Upcoming: v15.02 - VestaCP, Cyberpanel, Automatic Updates

[Aetherinox]

v15.02 Update

Just wanted to throw out a quick update, as to not confuse anyone. Originally, there were plans for the next major release to be v15.10, however, that has been shifted to v15.02. The reason for this is to keep up with the original versioning pattern that CSF had before. A simple increment for each release.

---

Cyberpanel

It appears that the developers over at Cyberpanel removed ConfigServer Firewall as their firewall solution. Which of course is expected since the developers for Cyberpanel figured that was the end of CSF. Plus, a new developer starts working on it, and I imagine there's trust concerns. It happens.

However, I will continue to support it. So if you'd like to opt and use CSF as your firewall instead of the new option, you have that choice.

Integration Fixed

I went over the code from the last few days and made sure that v15.02 fixes the issues with Cyberpanel integration, and it is currently operational again.

Installation is the same as before, much like everything else, and the same goes for updates. I tried to keep as much backwards compatibility as possible so that it's available for as many as possible.

---

VestaCP

VestaCP switched over to React in their v1.0.x release. This broke CSF's integration. You could still access the /list/csf page if you manually entered the URL, however, you would not see the VestaCP header.

This has since been fixed, but with a some notes to address

New Structure / Menu Button

VestaCP on React means that the templates are built and output as minified .js and .css files, instead of their original structure which consisted of simple PHP and HTML static files. This makes it significantly more difficult to modify the header to re-add CSF to the navigation menu. Along with a hash being assigned to each generated file, and not wanting to violate the purpose of that.

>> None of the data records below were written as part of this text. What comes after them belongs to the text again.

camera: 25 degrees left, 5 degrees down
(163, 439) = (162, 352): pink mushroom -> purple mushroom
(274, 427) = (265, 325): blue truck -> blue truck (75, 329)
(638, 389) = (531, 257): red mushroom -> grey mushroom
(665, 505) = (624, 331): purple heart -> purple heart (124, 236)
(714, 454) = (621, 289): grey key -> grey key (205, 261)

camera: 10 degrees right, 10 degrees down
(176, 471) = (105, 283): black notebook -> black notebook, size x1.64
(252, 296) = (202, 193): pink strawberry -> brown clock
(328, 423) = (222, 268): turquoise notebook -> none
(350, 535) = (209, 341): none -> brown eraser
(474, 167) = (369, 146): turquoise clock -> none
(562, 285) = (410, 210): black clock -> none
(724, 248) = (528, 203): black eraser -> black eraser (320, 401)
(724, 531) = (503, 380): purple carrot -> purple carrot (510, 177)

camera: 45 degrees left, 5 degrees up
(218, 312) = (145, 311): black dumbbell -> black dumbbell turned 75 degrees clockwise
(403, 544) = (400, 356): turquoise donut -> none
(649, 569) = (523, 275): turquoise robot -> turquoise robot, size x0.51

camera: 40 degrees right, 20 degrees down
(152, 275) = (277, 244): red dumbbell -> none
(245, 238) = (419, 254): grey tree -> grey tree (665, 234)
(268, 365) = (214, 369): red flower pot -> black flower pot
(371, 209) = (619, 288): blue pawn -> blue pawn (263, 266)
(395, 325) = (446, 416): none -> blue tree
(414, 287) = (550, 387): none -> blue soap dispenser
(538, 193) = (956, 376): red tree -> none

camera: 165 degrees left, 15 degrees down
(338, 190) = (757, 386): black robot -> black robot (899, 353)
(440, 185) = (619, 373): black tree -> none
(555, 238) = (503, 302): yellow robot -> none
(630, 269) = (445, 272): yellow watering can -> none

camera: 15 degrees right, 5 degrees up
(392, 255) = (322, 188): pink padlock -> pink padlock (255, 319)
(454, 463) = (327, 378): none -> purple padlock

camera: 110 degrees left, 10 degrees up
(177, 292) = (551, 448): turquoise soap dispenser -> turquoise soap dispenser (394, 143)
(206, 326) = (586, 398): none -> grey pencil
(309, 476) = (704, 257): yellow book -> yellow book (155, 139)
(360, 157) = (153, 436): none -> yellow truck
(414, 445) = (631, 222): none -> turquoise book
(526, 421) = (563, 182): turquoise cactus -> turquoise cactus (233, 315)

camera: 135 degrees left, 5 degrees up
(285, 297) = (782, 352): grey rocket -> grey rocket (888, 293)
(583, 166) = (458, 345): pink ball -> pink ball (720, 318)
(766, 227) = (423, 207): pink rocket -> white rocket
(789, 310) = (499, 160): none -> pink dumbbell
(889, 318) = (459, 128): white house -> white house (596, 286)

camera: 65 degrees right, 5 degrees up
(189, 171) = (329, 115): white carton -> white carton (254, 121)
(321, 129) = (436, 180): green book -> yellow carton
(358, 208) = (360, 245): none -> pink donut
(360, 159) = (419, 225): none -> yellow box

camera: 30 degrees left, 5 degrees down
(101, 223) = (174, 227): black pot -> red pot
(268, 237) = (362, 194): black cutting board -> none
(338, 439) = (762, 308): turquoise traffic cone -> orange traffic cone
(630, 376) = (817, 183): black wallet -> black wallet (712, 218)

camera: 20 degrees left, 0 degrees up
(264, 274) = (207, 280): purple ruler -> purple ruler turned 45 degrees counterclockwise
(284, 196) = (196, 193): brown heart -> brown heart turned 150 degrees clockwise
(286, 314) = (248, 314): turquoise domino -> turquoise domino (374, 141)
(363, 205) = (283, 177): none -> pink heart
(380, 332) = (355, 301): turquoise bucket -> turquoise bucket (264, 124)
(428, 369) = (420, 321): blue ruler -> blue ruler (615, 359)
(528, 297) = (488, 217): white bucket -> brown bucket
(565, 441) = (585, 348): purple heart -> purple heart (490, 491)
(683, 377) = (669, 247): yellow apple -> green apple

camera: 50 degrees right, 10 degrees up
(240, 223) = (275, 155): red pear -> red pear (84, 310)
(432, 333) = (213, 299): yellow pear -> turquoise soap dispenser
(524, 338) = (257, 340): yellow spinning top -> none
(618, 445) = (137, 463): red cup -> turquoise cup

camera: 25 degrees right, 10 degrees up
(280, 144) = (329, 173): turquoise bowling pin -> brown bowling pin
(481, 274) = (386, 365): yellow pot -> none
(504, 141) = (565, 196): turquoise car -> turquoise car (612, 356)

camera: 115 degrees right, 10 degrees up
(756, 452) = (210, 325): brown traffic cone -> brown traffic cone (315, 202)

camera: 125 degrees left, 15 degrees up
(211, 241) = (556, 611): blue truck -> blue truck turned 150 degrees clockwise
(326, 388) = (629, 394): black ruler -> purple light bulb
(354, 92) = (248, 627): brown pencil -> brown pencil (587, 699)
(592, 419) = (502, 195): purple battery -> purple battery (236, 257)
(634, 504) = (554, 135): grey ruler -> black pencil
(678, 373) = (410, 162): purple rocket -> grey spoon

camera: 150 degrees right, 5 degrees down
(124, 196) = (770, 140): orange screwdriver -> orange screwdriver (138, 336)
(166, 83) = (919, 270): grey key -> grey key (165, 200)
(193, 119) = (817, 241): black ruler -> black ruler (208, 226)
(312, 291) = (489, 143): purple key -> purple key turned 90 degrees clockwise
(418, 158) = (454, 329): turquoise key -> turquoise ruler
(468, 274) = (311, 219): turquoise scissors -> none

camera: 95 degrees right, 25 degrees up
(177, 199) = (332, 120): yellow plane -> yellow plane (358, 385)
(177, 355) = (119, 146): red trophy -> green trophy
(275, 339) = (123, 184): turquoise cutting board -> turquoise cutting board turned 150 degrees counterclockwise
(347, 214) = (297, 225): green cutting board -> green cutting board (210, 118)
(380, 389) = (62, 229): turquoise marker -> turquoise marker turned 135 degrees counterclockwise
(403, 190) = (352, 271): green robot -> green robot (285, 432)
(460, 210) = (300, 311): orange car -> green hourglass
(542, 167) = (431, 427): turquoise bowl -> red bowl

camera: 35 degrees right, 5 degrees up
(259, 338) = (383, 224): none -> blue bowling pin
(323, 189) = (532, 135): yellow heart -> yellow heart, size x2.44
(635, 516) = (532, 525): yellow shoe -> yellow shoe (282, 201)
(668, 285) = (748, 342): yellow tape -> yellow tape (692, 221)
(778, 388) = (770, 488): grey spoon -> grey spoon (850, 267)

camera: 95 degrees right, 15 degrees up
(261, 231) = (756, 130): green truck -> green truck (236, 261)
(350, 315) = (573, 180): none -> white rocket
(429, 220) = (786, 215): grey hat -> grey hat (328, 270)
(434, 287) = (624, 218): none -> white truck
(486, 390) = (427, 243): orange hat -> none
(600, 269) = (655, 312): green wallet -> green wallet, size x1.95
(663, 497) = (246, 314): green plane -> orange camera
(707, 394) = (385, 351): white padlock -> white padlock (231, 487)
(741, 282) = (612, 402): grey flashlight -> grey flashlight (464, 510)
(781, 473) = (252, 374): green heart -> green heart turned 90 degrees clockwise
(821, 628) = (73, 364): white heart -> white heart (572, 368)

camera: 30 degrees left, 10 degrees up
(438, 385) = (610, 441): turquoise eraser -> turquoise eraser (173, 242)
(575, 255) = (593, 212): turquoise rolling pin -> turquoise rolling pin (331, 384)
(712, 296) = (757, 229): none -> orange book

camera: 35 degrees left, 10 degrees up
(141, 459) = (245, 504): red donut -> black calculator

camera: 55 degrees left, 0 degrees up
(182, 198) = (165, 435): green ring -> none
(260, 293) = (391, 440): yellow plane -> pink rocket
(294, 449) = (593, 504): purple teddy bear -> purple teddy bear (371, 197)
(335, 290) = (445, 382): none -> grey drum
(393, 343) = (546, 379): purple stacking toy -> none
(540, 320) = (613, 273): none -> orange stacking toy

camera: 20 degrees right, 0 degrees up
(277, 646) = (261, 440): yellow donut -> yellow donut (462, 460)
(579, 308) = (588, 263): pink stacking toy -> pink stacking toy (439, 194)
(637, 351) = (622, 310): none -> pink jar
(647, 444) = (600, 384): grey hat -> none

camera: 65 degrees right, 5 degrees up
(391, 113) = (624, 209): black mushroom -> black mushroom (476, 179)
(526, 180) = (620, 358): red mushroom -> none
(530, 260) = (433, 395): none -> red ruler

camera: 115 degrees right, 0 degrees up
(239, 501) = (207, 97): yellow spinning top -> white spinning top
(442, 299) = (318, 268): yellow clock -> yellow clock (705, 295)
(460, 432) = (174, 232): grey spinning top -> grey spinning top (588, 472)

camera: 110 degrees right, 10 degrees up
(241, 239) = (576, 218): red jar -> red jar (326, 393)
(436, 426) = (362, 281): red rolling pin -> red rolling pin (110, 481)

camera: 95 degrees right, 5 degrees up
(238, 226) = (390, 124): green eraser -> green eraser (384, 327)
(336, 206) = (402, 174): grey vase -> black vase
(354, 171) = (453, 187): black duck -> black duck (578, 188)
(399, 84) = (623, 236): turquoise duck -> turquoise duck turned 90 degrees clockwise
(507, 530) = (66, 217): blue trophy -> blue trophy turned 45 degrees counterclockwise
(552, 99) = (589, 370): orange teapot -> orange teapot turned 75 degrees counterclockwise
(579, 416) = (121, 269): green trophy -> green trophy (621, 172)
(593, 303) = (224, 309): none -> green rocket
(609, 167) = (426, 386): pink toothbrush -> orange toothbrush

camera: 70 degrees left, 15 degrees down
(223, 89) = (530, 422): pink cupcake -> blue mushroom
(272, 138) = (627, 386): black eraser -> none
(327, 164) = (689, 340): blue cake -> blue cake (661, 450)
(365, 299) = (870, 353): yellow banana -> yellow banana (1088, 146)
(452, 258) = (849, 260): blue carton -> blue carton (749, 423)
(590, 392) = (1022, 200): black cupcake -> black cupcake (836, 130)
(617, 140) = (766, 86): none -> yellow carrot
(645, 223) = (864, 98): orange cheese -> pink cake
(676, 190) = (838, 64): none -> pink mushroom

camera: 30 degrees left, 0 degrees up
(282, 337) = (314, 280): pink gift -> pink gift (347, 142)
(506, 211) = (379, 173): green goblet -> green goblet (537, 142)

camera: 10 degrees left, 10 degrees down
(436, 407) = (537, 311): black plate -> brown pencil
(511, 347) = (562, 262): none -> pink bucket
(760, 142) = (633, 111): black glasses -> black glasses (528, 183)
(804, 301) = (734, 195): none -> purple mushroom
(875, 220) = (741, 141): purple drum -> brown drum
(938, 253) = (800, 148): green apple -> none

Unless we re-build the template ourselves, which seems like a drastic measure, the only other option is that I wrote up instructions on how to do it yourself which can be found at: https://docs.configserver.dev/install/install/#add-csf-to-vestacp-menu

This could easily be solved if the developers simply add a conditional menu item to their header template and build it, but VestaCP has been without updates for quite some time, and that leads me into the next point ...

Lack of Updates

CSF is about security, and not about making your attack surface larger. With this said, VestaCP has over 20 known vulnerabilities / exploits, and as much as I don't want to speak against software, I would highly recommend people re-consider if they want to use VestaCP at this moment in time. If VestaCP is updated in the future to address these issues, great. However, my logic is coming from a security stand-point, and ensuring that users don't open themselves up.

I'll continue to keep it operational, but I do not want to consume a lot of time on a product that doesn't seem to be getting support.

Header Integration

I have re-integrated the header menu into CSF for VestaCP, so you can now jump to other pages from the /list/csf page.

---

Dark Theme Users

The dark theme will be back. However, core functionality is a higher priority, and with several of the integrations not functioning properly, I chose to put the energy into that first. Bringing the dark theme back however, is definitely on the list.

I have re-implemented the footer that the original dark theme had, and re-added the Light / Dark theme switcher. I just haven't added the CSS classes yet. It requires a lot of careful work and testing to ensure I don't break the appearance of one integration, over a cosmetic feature that is a "nice to have", and not a necessity. I want to do things slow and right, and not throw out a lot at once and people start getting an unstable product.

This also includes the login interface that was originally part of this repository. It will definitely be returning.

---

Updates

As most already know, the update servers are back online. Everything is as it was with the original developer's website. I have added a help page to the download service:

• https://download.configserver.dev/help

I have also spoken to a few companies who reached out to me to offer services such as reputation identity which CSF originally had integration for. I have been working on that along with everything else. But the priority is using these services, and not having to jeopardize security or privacy. No data collection, no additional ports, etc.

---

Pre/Post Script Support

We have added Pre/post integration support. If you have existing scripts that you load with CSF, they will continue to work. No changes needed. It's just a built-in feature now. I have written documentation on how it works at:

• https://docs.configserver.dev/usage/prepost/

---

Additional Notes

This is already long enough, and there are a lot more things that were done in preparation for v15.02, but I have covered the main points. A change-log will list the rest once v15.02 releases.

However, CSF has long been an established and stable application, and I don't want to grind my foot on the gas and start changing that trajectory. If it's not broke, don't fix it. There are routes to making it even better, but the core functionality should not suffer. I still use this app every single day, and I wouldn't want it messed with in a dramatic way.

Contributing

A final thing to ensure the invitation is out there. I decided to do this on Github for

1. Transparency
2. Collaboration potential

There has been talk within the CSF community that others have been interested in throwing out ideas, and this repository is more than open to it. Code contributions are also welcome as long as it doesn't jeopardize the end-user by either opening them up or breaching privacy, and the code is logical, tested, and either solves a problem or adds benefit for the end-user. New features with a toggle / bool should be opt-in only, and not force the user into the feature without their knowledge.